U.S. job losses were the smallest in a year last month, but the unemployment rate unexpectedly jumped to a 26-year high, according to data on Friday that showed the labor market limping toward health.
The Labor Department said the jobless rate climbed to 9.7 percent in August, the highest since June 1983. The increase suggests consumer spending will remain weak and impede the economy's recovery from the worst recession in seven decades.
Employers cut 216,000 jobs, the smallest since August 2008, but payroll losses in June and July were 49,000 more than initially estimated, the department said.
Things are much better than they were six months ago, but the patient is still somewhat sick and on the road to recovery. The recession ended probably somewhere around June, but the recovery is going to be muted, said Jack Bauer, a senior economist at Manning & Napier in Rochester, New York.
Analysts had expected non-farm employers to cut 225,000 workers from their payrolls in August and had looked for the unemployment rate to rise to only 9.5 percent after dipping to 9.4 percent in July.

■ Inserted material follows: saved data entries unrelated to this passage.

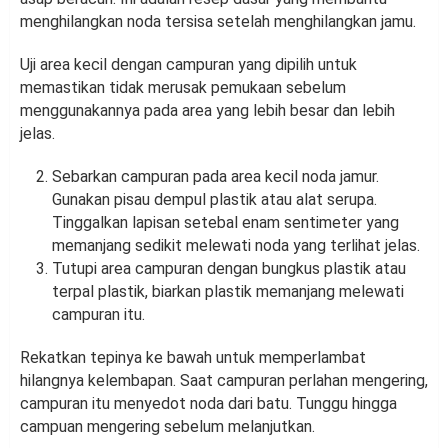
menghilangkan noda tersisa setelah menghilangkan jamu.
Uji area kecil dengan campuran yang dipilih untuk
memastikan tidak merusak pemukaan sebelum
menggunakannya pada area yang lebih besar dan lebih
jelas.
Sebarkan campuran pada area kecil noda jamur.
Gunakan pisau dempul plastik atau alat serupa.
Tinggalkan lapisan setebal enam sentimeter yang
memanjang sedikit melewati noda yang terlihat jelas.
Tutupi area campuran dengan bungkus plastik atau
terpal plastik, biarkan plastik memanjang melewati
campuran itu.
Rekatkan tepinya ke bawah untuk memperlambat
hilangnya kelembapan. Saat campuran perlahan mengering,
campuran itu menyedot noda dari batu. Tunggu hingga
campuan mengering sebelum melanjutkan.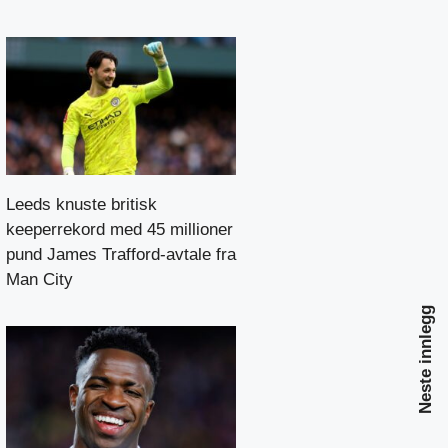
Leeds knuste britisk
keeperrekord med 45 millioner
pund James Trafford-avtale fra
Man City
Neste innlegg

U.S. stocks initially fell as investors took a dim view at the surge in the unemployment rate. But by midday, the three major U.S. stock indexes were up about 1 percent as the focus turned to the smaller-than-expected decline in employment. U.S. government bond prices fell on the hint of steady economic improvement.

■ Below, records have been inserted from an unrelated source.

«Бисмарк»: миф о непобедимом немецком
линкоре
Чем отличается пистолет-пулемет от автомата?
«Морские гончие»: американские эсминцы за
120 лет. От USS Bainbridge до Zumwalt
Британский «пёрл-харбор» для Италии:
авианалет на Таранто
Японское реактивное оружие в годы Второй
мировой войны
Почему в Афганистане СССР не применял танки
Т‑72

The trajectory is in the right direction, White House economic adviser Christina Romer told CNBC television.
While the economy appears to have pulled out of the recession it fell into in December 2007, unemployment is expected to continue to mount for the next several months.

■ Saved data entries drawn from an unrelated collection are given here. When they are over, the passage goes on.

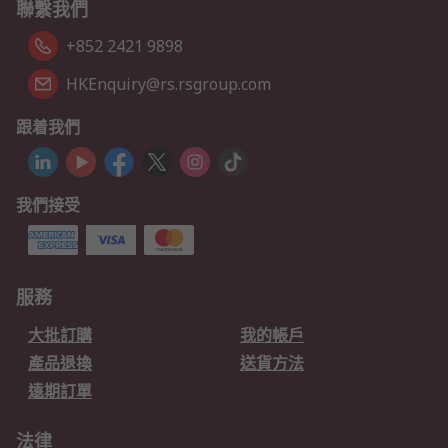
聯繫我們
+852 2421 9898
HKEnquiry@rs.rsgroup.com
跟着我們
我們接受
服務
大批訂購
我的帳戶
產品退換
送貨方法
遠期訂單
法律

The jobless rate in August was partially lifted by the return to the labor force of some jobless workers who had given up looking for work, but the main cause was a big drop in employment.
A gauge of labor market slack that measures both the officially unemployed and discouraged jobseekers rose to a record 16.8 percent in August from 16.3 percent in July.
Since the start of the recession, the economy has shed 6.9 million jobs. The government has rolled out a $787 billion package of spending and tax cuts to rescue the economy.
On Thursday, Vice President Joe Biden said the stimulus package had created or sustained 150,000 jobs in its first 100 days and would add 600,000 more during its second 100 days.
The jobs report confirmed the pace of layoffs had eased from early this year. Nearly three-quarters of a million jobs were lost in January alone.
Manufacturing employment fell 63,000 last month, pushing the total number of factory jobs lost since the start of the recession to 2 million. Construction industry payrolls dropped
65,000 after falling 73,000 in July.
The service-providing sector purged 80,000 workers in August, while goods-producing industries shed 136,000 positions. Education and health services added 52,000 jobs in August after increasing payrolls by 21,000 in July.
We are on track to break even on jobs by the end of the year and will be producing positive jobs growth in the first part of ... 2010, said Phil Orlando, chief equity market strategist at Federated Investors in New York.
Still, Orlando cautioned that consumer spending, which normally accounts for about two-thirds of U.S. economic activity, was likely to be sluggish for some time.
The consumer is going to lag. The pieces that are going to drive this recovery are strong overseas growth, the weak dollar and export growth, which is going to drive a sharp inventory growth commencing this quarter.
The length of the average workweek, which closely correlates with overall output and gives clues on when firms will start hiring, held steady at 33.1 hours in August.
Average hourly earnings rose to $18.65 in August from $18.59 in July. It was the fourth straight monthly gain, reflecting an increase in the legal minimum wage.